„Opas freund /najden hat aus dem brunnen / einen römischen soldaten /gezogen“ heißt es in einem Gedicht der jungen Serbin Dragana Mladenovic. „ einen legionär /und hat ihn in der kirche getauft / auf den namen simeon … aber für mich ist das /langweilig deshalb / stelle ich mir vor / ich sei / ein mädchen / aus der nachbarschaft“. Der ganze Balkan ist ein gewaltiger Poesieraum, was Serbien als Gastland der nächste Woche beginnenden Leipziger Buchmesse ganz besonders unter Beweis stellen wird: Welcher Reichtum findet sich etwa in der Anthologie „Eintrittskarte“, die ein Panorama der Lyrik des 21. Jahrhunderts entwirft.
Doch es ist unmöglich, all das, was einem an junger serbischer Lyrik begegnet, losgelöst vom Poesiediskurs in ganz Ex-Jugoslawien zu betrachten, so eng verwandt sind die slawischen Sprachen Südosteuropas, als dass keiner den anderen nicht nicht verstünde, zu eng sind die Kulturlandschaften dies- und jenseits von Donau, Save, Morawa und Drina verflochten.
Ein Beispiel für die Verschmelzung vieler Orte in einer Person ist Lidija Dimkovska, 1971 im makedonischen Skopje geboren, in Bukarest promoviert, der Liebe wegen (wenn man ihren Gedichten glaubt) in Ljubljana ansässig.
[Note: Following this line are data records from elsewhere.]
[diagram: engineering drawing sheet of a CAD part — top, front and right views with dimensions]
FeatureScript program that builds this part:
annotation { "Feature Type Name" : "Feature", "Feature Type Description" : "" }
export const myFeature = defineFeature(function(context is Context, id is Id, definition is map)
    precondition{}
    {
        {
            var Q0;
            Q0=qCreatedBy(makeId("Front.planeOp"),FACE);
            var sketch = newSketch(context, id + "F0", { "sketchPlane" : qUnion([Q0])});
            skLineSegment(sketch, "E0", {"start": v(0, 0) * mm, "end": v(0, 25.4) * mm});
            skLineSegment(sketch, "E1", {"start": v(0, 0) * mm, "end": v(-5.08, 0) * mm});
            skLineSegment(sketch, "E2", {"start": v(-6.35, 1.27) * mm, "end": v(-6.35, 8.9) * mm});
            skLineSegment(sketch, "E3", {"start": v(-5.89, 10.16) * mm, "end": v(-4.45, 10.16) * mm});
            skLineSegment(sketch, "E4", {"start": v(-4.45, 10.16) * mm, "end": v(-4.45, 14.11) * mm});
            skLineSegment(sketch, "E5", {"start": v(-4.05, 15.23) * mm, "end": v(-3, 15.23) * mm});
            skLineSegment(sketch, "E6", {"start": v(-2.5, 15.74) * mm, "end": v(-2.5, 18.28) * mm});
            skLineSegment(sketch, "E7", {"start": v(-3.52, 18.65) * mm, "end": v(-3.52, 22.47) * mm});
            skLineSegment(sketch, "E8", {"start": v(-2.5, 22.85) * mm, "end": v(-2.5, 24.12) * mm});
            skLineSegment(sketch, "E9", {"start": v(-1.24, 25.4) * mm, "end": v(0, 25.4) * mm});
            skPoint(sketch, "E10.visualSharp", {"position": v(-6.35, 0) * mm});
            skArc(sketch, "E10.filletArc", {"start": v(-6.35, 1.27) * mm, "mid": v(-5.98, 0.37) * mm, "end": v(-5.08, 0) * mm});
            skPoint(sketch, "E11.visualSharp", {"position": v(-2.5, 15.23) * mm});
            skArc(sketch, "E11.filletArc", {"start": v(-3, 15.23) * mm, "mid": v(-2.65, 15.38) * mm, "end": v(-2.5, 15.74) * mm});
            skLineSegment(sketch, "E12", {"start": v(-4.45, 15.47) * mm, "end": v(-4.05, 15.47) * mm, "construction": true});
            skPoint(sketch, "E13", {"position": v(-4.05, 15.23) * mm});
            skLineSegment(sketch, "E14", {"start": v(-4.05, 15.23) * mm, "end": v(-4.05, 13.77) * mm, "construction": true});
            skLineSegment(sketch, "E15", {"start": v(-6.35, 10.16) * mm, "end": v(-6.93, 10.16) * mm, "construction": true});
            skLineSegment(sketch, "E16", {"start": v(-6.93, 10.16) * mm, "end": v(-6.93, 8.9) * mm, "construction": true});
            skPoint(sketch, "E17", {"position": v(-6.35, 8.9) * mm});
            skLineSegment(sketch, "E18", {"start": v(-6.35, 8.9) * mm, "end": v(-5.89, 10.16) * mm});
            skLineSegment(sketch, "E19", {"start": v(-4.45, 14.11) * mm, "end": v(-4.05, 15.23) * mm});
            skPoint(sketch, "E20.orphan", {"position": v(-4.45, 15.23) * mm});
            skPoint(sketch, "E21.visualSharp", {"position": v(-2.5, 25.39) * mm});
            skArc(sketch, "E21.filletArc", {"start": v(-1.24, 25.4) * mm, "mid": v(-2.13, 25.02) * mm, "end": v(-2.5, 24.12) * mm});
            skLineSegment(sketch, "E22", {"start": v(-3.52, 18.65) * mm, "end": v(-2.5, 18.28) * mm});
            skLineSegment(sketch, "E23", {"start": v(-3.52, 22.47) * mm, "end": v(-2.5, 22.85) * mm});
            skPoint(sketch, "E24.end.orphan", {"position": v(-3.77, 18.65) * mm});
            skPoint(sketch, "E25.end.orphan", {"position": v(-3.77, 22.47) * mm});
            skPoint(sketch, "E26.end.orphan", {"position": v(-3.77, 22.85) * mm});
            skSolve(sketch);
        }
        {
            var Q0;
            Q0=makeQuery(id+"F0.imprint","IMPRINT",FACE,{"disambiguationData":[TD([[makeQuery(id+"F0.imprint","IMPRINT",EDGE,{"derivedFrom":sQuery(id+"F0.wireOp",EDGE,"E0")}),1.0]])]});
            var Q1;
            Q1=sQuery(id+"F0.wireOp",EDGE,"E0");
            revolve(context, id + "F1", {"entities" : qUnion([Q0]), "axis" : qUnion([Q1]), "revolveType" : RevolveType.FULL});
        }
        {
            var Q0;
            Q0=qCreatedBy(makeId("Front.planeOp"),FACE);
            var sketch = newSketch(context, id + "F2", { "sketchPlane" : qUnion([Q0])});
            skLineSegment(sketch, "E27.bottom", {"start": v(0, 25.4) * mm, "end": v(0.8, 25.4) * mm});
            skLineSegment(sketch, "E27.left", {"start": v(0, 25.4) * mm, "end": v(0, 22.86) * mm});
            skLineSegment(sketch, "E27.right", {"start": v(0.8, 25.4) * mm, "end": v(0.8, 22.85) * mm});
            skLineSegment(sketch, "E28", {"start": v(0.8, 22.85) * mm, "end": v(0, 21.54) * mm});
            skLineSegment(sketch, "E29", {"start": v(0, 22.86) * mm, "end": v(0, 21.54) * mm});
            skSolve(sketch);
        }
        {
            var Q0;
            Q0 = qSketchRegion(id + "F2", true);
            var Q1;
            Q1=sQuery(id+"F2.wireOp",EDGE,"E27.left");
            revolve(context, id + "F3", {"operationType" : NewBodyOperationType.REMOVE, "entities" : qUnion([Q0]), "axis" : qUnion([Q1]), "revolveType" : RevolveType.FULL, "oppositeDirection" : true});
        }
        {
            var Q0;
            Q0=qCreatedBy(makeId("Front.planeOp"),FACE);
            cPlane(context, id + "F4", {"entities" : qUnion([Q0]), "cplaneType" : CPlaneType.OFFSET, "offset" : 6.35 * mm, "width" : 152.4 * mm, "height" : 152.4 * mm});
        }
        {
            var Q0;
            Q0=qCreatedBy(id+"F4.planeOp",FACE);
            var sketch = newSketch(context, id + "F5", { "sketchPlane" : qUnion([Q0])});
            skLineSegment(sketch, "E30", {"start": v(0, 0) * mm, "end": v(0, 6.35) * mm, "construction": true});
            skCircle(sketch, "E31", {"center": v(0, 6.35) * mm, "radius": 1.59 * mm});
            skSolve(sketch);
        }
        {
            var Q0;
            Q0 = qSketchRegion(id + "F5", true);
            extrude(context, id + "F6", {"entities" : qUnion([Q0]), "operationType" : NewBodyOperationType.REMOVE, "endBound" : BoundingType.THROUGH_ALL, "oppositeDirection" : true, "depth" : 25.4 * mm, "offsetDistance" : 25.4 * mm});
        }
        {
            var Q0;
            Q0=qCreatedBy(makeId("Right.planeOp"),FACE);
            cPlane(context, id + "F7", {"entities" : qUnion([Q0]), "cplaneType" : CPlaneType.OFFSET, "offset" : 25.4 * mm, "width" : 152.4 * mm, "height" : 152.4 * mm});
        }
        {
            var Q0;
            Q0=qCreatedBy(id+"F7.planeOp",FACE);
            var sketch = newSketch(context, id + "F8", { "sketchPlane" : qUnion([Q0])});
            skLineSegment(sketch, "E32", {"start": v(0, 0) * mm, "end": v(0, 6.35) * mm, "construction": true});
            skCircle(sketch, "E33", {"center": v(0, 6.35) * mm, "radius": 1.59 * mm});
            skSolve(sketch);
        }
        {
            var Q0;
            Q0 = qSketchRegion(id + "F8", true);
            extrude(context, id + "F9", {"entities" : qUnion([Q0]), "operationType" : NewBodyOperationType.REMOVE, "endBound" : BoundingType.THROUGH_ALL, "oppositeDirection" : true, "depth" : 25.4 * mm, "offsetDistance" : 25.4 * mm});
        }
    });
Ihre Verse sind wilde Jumpcuts, die ungebändigt die Widersprüchlichkeit des postkommunistischen Lebensgefühls einfangen. / Jan Röhnert, Tagesspiegel
Dragana Mladenovic: Nachbarschaft. Gedichte. Aus dem Serbischen von Jelena Dabic. 160 Seiten, 16 €.
Lidija Dimkovska: Anständiges Mädchen. Gedichte. Aus dem Makedonischen von Alexander Sitzmann. 164 Seiten, 16 €. Beide bei Edition Korrespondenzen, Wien 2011.
Dragoslav Dedovic (Hg.): Eintrittskarte. Serbien: Panorama der Lyrik des 21. Jahrhunderts. Zweisprachige Ausgabe. Drava Verlag, Klagenfurt 2011. 359 Seiten, 29,80 €.